Im Hintergrund war offensichtlich bereits an der Nachfolge von Maul gearbeitet worden, denn der Tura benannte seinen Ex-Spieler Martin Weiß als zukünftigen Trainer. Auch bei einem eventuellen Abstieg in die Bezirksliga.

Marlok weiß um die Schwierigkeit der Situation: "Wir schauen nur nach vorne. Wir haben uns darauf geeinigt, dass der Nachfolger die Mannschaft in den letzten Spielen kennenlernen kann. Wir wollen unbedingt noch einen Schub reinbringen."

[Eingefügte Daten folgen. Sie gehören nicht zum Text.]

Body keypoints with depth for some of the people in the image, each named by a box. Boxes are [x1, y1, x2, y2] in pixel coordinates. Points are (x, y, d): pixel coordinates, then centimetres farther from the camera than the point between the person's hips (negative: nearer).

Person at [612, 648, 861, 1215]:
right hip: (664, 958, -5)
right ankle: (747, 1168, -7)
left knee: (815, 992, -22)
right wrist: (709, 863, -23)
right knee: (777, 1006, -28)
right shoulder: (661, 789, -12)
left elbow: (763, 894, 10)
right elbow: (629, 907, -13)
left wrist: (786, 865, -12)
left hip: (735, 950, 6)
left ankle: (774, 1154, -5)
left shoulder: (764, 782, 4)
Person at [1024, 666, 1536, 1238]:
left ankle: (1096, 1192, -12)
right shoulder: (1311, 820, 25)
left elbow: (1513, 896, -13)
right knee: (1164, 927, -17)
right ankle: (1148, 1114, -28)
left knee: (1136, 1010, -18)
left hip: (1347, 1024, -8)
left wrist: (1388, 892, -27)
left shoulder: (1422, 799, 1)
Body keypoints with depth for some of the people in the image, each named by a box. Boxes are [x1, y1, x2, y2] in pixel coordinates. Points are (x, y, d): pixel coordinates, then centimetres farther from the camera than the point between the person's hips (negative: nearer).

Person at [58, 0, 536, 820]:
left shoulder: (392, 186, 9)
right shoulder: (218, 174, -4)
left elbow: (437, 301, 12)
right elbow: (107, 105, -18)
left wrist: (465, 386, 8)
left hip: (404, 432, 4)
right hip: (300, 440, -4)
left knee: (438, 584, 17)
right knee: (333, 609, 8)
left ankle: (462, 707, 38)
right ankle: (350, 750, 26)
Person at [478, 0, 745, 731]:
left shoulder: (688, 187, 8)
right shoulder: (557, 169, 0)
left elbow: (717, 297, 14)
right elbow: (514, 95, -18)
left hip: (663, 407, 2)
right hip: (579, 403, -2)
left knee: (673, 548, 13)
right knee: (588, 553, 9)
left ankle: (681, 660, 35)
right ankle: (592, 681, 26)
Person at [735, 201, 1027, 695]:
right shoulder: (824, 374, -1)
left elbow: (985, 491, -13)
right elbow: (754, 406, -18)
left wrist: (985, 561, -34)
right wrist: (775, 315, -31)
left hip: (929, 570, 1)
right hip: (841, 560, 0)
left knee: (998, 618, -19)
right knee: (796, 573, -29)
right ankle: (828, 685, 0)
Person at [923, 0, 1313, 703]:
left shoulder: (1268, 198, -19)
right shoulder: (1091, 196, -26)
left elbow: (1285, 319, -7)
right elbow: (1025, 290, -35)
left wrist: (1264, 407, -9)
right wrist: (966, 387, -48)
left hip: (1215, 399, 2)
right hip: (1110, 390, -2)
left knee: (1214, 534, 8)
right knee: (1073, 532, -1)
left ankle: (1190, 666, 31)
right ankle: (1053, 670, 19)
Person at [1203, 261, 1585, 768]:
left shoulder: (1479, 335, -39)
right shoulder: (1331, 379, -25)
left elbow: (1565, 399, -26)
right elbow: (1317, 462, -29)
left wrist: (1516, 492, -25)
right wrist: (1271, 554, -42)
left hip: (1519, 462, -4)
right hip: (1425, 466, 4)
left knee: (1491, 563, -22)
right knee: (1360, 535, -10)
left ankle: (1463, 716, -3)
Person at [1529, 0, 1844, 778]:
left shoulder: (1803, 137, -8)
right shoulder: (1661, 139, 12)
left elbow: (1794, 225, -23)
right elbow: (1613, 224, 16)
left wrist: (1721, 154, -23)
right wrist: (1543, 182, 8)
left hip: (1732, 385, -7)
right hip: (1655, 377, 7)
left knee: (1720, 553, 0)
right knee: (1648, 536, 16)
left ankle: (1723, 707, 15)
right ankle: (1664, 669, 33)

Für Martin Weiß (35) "lief alles überraschend schnell". Er kennt den Tura aus dem Jahr 2009 als Spieler. Danach kickte er beim Landesligisten Öhringen und war dort drei Jahre Trainer. Als letztes wirkte er neun Monate als Co-Trainer bei der U23 des VfR Aalen. Beim Vierten Heimerdingen wird es für den Tura am Sonntag schwer. Der TSV hat noch die Chance auf Platz zwei, verlor aber am Wochenende mit 1:2 beim Abstiegs-Kandidaten Eltingen. Man kann gespannt sein, wie der Tura nach nur einem Training unter Weiß aufgestellt ist.

Der TSV Crailsheim belegt Rang zwei und hat damit noch gute Chancen aufzusteigen. Mit Schluchtern kommt allerdings ein ganz schwerer Gegner, die Gäste stellen nämlich die beste Mannschaft in der Rückrundentabelle.

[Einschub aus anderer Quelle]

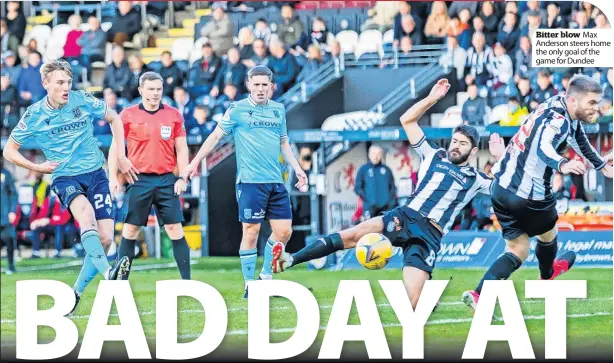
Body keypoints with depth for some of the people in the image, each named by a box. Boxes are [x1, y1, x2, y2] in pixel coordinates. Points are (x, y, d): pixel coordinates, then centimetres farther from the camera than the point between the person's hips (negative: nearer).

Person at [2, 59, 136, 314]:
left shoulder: (84, 101, -2)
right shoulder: (34, 116, -5)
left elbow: (114, 118, 16)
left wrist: (121, 157, 12)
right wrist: (37, 167, -3)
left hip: (95, 174, 3)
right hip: (65, 177, -3)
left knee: (105, 238, -9)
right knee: (86, 213, -35)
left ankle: (76, 293, 7)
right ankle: (108, 274, -51)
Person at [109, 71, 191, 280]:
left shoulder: (173, 115, 6)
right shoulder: (128, 115, 2)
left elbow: (182, 149, 9)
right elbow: (115, 147, 5)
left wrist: (183, 178, 0)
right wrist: (113, 177, -1)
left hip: (166, 180, 1)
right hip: (139, 179, -1)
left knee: (175, 230, -3)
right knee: (130, 231, 2)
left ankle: (186, 281, -1)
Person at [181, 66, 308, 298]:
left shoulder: (278, 110, 13)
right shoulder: (237, 110, -1)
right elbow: (216, 136, 2)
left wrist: (297, 168, 17)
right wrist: (195, 162, -3)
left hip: (276, 182, 5)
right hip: (250, 181, -5)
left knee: (284, 231, 2)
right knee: (251, 232, -6)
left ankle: (266, 277, 18)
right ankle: (249, 284, 3)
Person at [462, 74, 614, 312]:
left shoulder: (557, 105, 8)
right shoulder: (557, 119, -22)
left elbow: (578, 137, 28)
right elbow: (543, 147, -43)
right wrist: (562, 165, -64)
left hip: (502, 188, 8)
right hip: (528, 197, -8)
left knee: (518, 252, 11)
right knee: (548, 235, 23)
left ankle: (479, 295, -6)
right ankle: (547, 274, 52)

Beim souveränen Tabellenführer TSV Ilshofen laufen die Vorbereitungen für die kommende Saison auf Hochtouren. Zum Trainerstab könnte auch Geza Taschner (bisher Co-Trainer in Untermünkheim) gehören. Gegen Löchgau kommt Thomas Wenzel nach seiner Rotsperre zurück, dafür ist Jochen Bartholomä verhindert. "Löchgau ist eine richtig gute Mannschaft, bei der man nicht genau weiß, was man bekommt", findet Ilshofens Spielertrainer Ralf Kettemann.

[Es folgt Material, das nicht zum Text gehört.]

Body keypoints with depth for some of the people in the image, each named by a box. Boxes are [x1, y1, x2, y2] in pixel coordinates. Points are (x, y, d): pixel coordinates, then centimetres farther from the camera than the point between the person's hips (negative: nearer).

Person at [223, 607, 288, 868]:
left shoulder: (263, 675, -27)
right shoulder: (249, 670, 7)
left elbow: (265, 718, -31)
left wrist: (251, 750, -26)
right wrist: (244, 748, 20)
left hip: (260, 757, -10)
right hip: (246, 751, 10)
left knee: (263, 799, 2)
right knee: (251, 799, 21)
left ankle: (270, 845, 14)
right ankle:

Für Viktoria Backnang wird es im Kampf um den Klassenerhalt nach dem torlosen Heimremis gegen Fellbach etwas enger. Deswegen muss und will die Mannschaft von Trainer Tim Böhringer nun dreifach punkten. Gelegenheit dazu gibt es für den Tabellenneunten am Sonntag. Um 15 Uhr treten die "Grünen" beim bereits etwas abgeschlagenen Schlusslicht SV Leingarten an. Im personellen Bereich kann Böhringer fast aus dem Vollen schöpfen.

Sonnenhof Großaspach II hat nach der deutlichen Niederlage in Löchgau etwas an Boden verloren. Gegen die abstiegsgefährdeten Kornwestheimer könnte vor heimischer Kulisse allerdings wieder ein Dreier gelingen.